Thanks for the info again, Winfried. I had a great time looking through the "subclub" web-pages. I noticed that they have a Fujica Rapid D1 on their list, however, I didn't see my "Rapid S2" included there, probably because its size is not small enough to be considered mini. Unlike the Fujica Mini, the Rapid S2 has some rather odd physical dimensions as mentioned earlier. It has a chrome finish with black-textured inserts and a rather substantial lens with both scales & zones focussing. There's the usual "A" setting on the aperture ring for auto exposure and manual adjustment (f2.8 to f22) with a fixed speed. There is no shutter speed dial.
Could it be a rare camera?

By Winfried on Thursday, January 10, 2002 - 01:15 am:

I do not think it is very rare. Many japanese cameras from the early 60s were not officially exported. Mass exports to Europe started in the late 60s. So the german camera manufacturers hardly were aware what was lurking in the far east and were quite surprised when their things sold better than the domestic ones... Also, some japanese manufacturers sold the same camera with different designators. And the rather simple cameras with Rapid cartridges are not very sought after by collectors, so you probably aren't rich now.

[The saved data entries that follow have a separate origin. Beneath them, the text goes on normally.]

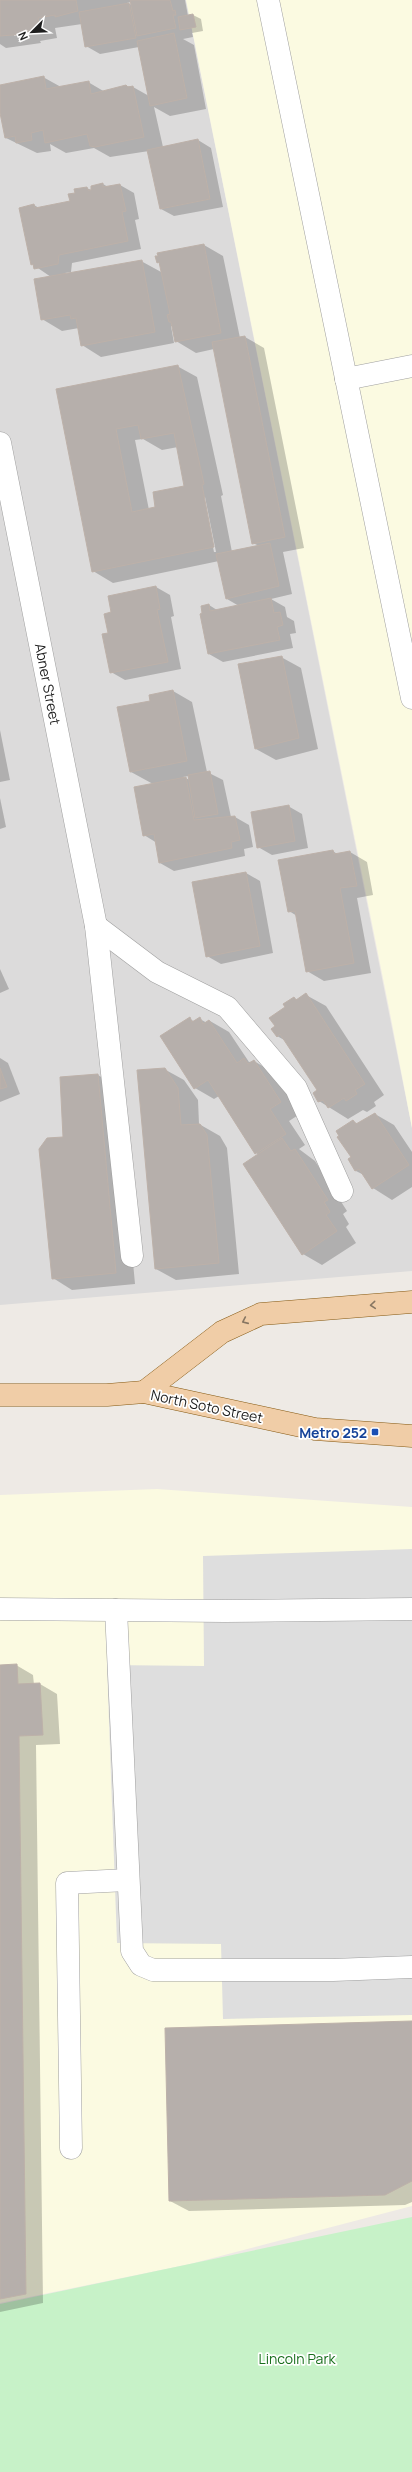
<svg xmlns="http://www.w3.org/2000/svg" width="412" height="2472" viewBox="0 0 412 2472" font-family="Manrope,sans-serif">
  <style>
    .residential { fill: #dcdbdb }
    .education { fill: #fbfae1 }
    .park { fill: #c7f2c8 }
    .parking { fill: #dedede }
    .shadow { fill: #0003; fill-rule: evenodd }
    .building { fill: #b6afab; stroke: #bdb1a9; fill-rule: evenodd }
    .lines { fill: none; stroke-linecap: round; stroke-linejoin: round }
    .minor-casing { stroke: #9f9f9f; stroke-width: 23 }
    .major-casing { stroke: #855912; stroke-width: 23 }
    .minor { stroke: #fff; stroke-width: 22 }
    .major { stroke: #f0cda7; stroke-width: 22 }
    .oneway { stroke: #877662 }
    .transit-dot { fill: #1a4fb4; stroke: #fff; stroke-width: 1.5 }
    .labels { text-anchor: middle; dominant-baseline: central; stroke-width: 3.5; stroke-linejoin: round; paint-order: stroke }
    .street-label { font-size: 14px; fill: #1e1e1e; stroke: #fff }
    .transit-label { font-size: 14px; font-weight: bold; fill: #164399; stroke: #fff; text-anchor: end }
    .park-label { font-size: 14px; fill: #196f1c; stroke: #fff }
  </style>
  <rect width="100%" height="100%" fill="#eeeae5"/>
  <path class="residential" d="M0,0H186L412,1128V1271L0,1305Z"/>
  <g class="education">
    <path d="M186,0H412V1128L389,1008Z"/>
    <path d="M157,1489L412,1507V2206L190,2264L0,2303V1495Z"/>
  </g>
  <path class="park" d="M412,2217V2472H0V2304Z"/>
  <path class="parking" d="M412,1549V2015L223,2019L221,1944L117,1943L107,1665L204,1666L203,1556Z"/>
  <g class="shadow">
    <path d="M0,0H185L188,16L193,15L201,19L203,31L192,33L193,37L183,39L194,45L206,109L170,116L154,107L163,147L198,140L211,148L223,207L174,216L161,209L149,151L110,157L94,148L66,153L50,144L51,151L37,153L6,138L0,108V86L43,77L61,87L88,82L105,92L126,86L133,87L149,96L139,47L100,54L86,46L82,24L55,28L57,38L40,41L41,43L6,48L0,44ZM131,2L132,5L127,3ZM30,32V34L14,36V34Z"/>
    <path d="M103,184L108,187L120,185L134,193L139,219L135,220L141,249L72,263L71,272L65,273L66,275L141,261L163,273L161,264L158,262L204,245L223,256L240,338L245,337L264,348L304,548L283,552L292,594L271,599L285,607L287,617L294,621L296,633L290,634L293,648L223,662L209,654V605L217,610L239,606L227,599L219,561L113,583L93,571L57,390L177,366L197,377L223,495L221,496L232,552L259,546L253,543L214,349L196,353L176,341L173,326H171L174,343L101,357L82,345L79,328L62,331L42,319L51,277L32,264L34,205L39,208L71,202L76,194L87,188L93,191ZM143,439L162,450L178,447L185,487L157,508L149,510L135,440ZM203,497H205L216,552H214Z"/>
    <path d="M156,587L170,595L174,616L171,617L181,669L125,680L111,672L109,634Z"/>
    <path d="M281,657L301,668L318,749L276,760L256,749Z"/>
    <path d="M173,691L192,702L207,772L223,780L231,817H235L249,825L253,847L244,849L245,856L174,871L160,863L157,843L144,835L153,784L131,772L151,701ZM189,776L190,780L183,777Z"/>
    <path d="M0,730L10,780L0,782Z"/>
    <path d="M0,798L6,827L0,829Z"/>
    <path d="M288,806L302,814L308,848L272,855L258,847Z"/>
    <path d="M333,851L337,854L350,852L367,862L373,895L357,898L371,973L324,981L307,971L297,916L289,911Z"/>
    <path d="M246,873L260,881L273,953L221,964L207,956Z"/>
    <path d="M0,969L9,989L0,993Z"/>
    <path d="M306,995L326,1006L384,1095L374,1102L376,1106L367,1112L363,1110L348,1119L319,1101V1091L286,1041L277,1036L276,1026L287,1007L294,998L298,1000Z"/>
    <path d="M190,1019L195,1022L200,1019L207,1023L210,1021L229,1032L249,1062L254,1061L274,1073L300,1114L289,1121L305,1145L299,1149L315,1161L347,1211L343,1214L349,1224L346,1227L356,1243L322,1265L303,1254L258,1155L219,1096L214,1099L195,1088Z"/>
    <path d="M0,1058L8,1063L20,1094L0,1102Z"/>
    <path d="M164,1069L184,1080L198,1100L199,1124L220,1136L227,1148L239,1274L176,1280L156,1269Z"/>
    <path d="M98,1075L117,1087L135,1284L72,1290L53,1278L64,1138Z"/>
    <path d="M375,1114L394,1125L412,1152V1187L392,1200L373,1188L364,1175L356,1171L349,1160L352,1158L340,1136L353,1121L358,1124Z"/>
    <path d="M16,1665L33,1675L34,1685L40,1684L57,1694L60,1744L36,1745L43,2303L0,2312V1666Z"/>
    <path d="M412,2022V2202L405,2205L189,2211L170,2201Z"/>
  </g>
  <g class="building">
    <path d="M0,0H76L78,11L55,17V15L38,18L40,29L24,32L25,34L0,36Z"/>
    <path d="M130,0H170L173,11L175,10L176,15H173L176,28L137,36Z"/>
    <path d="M129,3L136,38L85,47L79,12Z"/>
    <path d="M193,14L196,27L180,30L178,17Z"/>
    <path d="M174,33L187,98L150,106L137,41Z"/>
    <path d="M44,76L46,89L89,81L91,94L126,85L128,87L133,86L144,137L95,147L90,146L87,134L45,143L43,130L31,133L32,140L16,143L15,136L5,138L0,113V85Z"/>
    <path d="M198,139L210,199L160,209L147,150Z"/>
    <path d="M103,183V187L120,184L126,211L122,212L128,241L59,255L58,264L34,269L33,264L31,265L19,208L34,204L35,208L70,201L68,194L75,193L74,189L87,187L88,190H91V186Z"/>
    <path d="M204,244L221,333L175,342L171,322H169L167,315L170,314L159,262L157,263L155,256H158L157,253Z"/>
    <path d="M142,260L155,332L81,346L76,318L71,319L70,315L41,320L34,279Z"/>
    <path d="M245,336L285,537L252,544L212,342Z"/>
    <path d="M178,365L204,484L202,485L214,547L92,572L56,389ZM138,425L141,439L174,433L184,486L153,492L155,507L132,512L116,429Z"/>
    <path d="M270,543L279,586L226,599L216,554Z"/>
    <path d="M156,586L160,609L157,610L168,662L110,673L102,634L108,633L104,614L111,612L108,596Z"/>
    <path d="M271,598L274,613L280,612L283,625L277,627L280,640L208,654L200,614L202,613L201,606L209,604L210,611Z"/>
    <path d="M282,656L299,738L255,749L238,664Z"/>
    <path d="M173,690L187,761L130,772L117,707L150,701L149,695Z"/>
    <path d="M210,771L218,814L195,818L188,775Z"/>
    <path d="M186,777L194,820L235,816L240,840L231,842L232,848L159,863L154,834L143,836L134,787Z"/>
    <path d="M289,805L295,841L257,848L251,812Z"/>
    <path d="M333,850L334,854L350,851L357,886L340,888L354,963L306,972L295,911L288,912L278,860Z"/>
    <path d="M246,872L260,946L206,957L192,882Z"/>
    <path d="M306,993L365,1084L355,1090L357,1094L346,1101L344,1098L328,1108L323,1100L318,1102L313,1093L317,1090L280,1034L277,1037L271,1029L275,1026L269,1018L285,1007L283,1004L294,997L296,1000Z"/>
    <path d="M190,1017L192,1022L200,1017L203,1024L209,1020L237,1063L244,1058L248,1064L254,1060L281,1102L270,1109L286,1134L255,1154L208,1080L194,1089L160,1036Z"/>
    <path d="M0,1068L7,1087L0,1089Z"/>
    <path d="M165,1068L178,1088L181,1125L200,1124L207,1135L219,1263L155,1269L137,1070Z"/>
    <path d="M98,1074L116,1273L52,1279L39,1149L47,1138L63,1137L60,1077Z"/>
    <path d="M375,1113L409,1165L372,1189L359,1169L355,1171L348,1159L351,1157L337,1137L339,1136L336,1131L353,1120L356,1124Z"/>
    <path d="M282,1138L291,1151L295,1149L328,1200L324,1202L330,1212L326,1215L337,1231L302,1255L243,1164Z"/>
    <path d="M17,1664L18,1684L40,1683L43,1735L19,1736L26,2294L0,2299V1665Z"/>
    <path d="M412,2021V2181L385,2195L169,2201L165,2028Z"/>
  </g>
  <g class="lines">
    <defs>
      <g id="minor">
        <path d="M268,0L412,698"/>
        <path d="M346,379L412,366"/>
        <path d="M0,443L96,926L132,1256"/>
        <path d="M96,926L157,972L227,1007L296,1088L342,1191"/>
        <path d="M0,1609L225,1611L412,1609"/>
        <path d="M116,1610L132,1951L141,1965L153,1970H333L412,1967"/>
        <path d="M71,2148L67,1883L127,1880"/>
      </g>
      <g id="major">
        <path d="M144,1392L222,1332L261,1314L412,1302"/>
        <path d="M0,1395H107L144,1392L315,1429L412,1436"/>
      </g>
    </defs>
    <use href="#minor" class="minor-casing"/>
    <use href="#major" class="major-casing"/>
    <use href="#minor" class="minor"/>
    <use href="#major" class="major"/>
  </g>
  <defs><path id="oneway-chevron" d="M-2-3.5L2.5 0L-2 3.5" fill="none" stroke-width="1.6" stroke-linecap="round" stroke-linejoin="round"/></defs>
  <g class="oneway">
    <use href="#oneway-chevron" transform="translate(373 1305) rotate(175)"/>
    <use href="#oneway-chevron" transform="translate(245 1321) rotate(156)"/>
  </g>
  <rect class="transit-dot" x="371" y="1428" width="8" height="8" rx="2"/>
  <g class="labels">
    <g class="street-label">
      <text transform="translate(48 684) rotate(79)">Abner Street</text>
      <text transform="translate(207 1406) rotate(12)">North Soto Street</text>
    </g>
    <g class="transit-label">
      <text x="367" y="1432">Metro 252</text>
    </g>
    <g class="park-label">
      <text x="297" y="2358">Lincoln Park</text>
    </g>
  </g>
  <g transform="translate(32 32) rotate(246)" stroke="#ffffff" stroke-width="3" paint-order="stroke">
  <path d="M0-3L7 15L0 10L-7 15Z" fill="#1e1e1e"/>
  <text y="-6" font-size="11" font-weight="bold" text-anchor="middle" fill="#1e1e1e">N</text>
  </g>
</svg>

By Roland Givan on Saturday, January 12, 2002 - 07:16 pm:

A couple of places that may be able to sell you rapid cartridges are:

http://www.marriott.u-net.com/ccm.htm

http://www.processc22.co.uk/

Both have had them for sale in the past. I think ProcessC22 was the cheapest (you may have to email the webmaster to check availability etc) - but either way Rapid cartridges are not expensive.

Also I've had confirmation that Process C22 are able to process C-41 colour neg in Rapid cartridges and return the empty cartridge with the negs. I've not tried this service yet - but may prove a good way to use Rapid cameras if you don't have your own darkroom facilities.

Another place worth visiting is:


http://www.toptown.com/nowhere/kypfer/Rapid/index.htm/

:-)

Roland.
www.rolandandcaroline.co.uk

By C Wong on Friday, April 12, 2002 - 09:38 am:

Hi Frank,
Have you checked this? http://www.toptown.com/nowhere/kypfer/fujica2.htm

By Frank on Sunday, April 14, 2002 - 09:38 pm:

Hi, C Wong,

I have previously looked at the website that you quoted. However, there is hardly any useful info on the fujica rapid s2 except for the lens specs.

I have recently found some rapid cartridges from an old camera shop here. I'll probably load it up with 35mm film when I get a chance just to see if this camera will shoot good photos.
Thanks everyone for the info.

Frank

By Winfried on Monday, April 15, 2002 - 12:00 am:

I think you know that the maximum film length insertable into Rapid cartridges is limited? AFAIK it's the length equivalent to 20 24x36 frames.